Tabi ki Trump, Biden’dan çok daha fazla İsrail’ci bir tutum içerisinde.
İlk döneminde Kudüs’ü İsrail’in başkenti olarak tanıması sadece sözde değil, eylemde de İsrail yanlısı bir tutuma sahip olduğunu gösteriyor.
Fakat aynı Trump, Ortadoğu’daki Amerikan varlığına ve Amerikan vergi ödeyicilerinin paralarının bu coğrafyada, Amerikan halkının hiçbir çıkarına uymayacak hedefler doğrultusunda kullanılmasına bir son vermek istiyor.
Adam artık Panama Kanalıyla, Grönland’la, Çin’le, Kanada’nın Amerika’nın 52’inci eyaleti olmasıyla falan ilgileniyor.
İlk döneminde Ortadoğu için kullanılan 7 trilyon dolarla Amerika’nın eskimiş yollarının, köprülerinin, hastanelerinin yeniden inşa edilebileceğinden söz etmişliği var.
Böyle bir perspektifin hayat bulması, Ortadoğu’da yayılmacı hedeflerle yoluna devam etmek isteyen İsrail için nasıl bir anlam ifade ediyor acaba?
Trump’ın baktığı yerden baktığınızda, 7 trilyon doların ‘boşa gitmesi’ demek, aynı zamanda 7 trilyon doların İsrail’in çıkarları namına çöpe atılmış olması anlamına gelmiyor mu?
Şunu unutmamalı:
Amerika’nın Ortadoğu’daki varlığının birinci hedefi, (sanılanın aksine petrol değil) İsrail’in çıkarlarını gözetmek olmuştur.
Bu böyle ise, 7 trilyon doların çöpe atılmış olmasından söz eden Trump esasen “İsrail için bu kadar para harcamak zorunda mıyız” demiş olmuyor mu?
Trump için Gazze’deki başlangıç, devam eden politikaları için şöyle bir anlam ifade ediyor olabilir:
Bir yandan İsrail’in başını ağrıtan meselelerde radikal bir biçimde İsrail’in yanında olmak.

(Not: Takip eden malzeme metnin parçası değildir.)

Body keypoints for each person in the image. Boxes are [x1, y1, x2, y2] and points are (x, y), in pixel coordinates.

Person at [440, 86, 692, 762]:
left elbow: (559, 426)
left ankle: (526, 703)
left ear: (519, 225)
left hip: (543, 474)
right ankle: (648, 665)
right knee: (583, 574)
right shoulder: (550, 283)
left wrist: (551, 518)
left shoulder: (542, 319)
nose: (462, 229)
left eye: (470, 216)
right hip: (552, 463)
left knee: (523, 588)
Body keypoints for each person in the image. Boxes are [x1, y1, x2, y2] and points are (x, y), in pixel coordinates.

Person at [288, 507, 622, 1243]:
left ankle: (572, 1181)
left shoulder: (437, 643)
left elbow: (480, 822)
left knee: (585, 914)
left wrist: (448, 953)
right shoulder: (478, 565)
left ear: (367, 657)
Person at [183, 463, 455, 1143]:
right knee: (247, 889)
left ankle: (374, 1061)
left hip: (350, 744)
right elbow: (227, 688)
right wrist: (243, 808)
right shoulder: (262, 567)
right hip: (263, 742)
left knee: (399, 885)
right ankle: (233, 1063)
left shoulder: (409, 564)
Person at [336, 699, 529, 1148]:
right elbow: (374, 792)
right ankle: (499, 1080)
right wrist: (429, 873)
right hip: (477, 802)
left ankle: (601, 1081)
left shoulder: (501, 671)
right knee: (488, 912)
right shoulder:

Ama öbür taraftan İsrail’in yeni krizler üreterek, yeni savaşlar çıkararak, Siyonist yayılmacılığa devam ederek Amerika’yı burada, adeta paçalarına yapışmış halde tutmaya çalışmasına izin vermemek.
Şöyle bir soru ile bitirelim:
Trump, Amerikan Uçak Gemilerini Doğu Akdeniz’de İsrail’i korumak için mi tutmak isteyecek sizce, yoksa Pasifik Bölgesi’nde mi?